[Saved entries]
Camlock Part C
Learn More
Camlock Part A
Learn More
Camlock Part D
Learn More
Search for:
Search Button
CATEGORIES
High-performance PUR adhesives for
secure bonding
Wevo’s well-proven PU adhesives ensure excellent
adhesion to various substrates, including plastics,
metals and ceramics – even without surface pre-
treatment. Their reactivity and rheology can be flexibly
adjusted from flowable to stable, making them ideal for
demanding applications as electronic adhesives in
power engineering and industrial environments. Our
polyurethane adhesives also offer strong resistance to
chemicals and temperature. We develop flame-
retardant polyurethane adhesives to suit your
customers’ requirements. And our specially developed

Task goal - Nothing but a number is expected here: the number of lines in the entries that include the word "adhesives".

Your solution - 5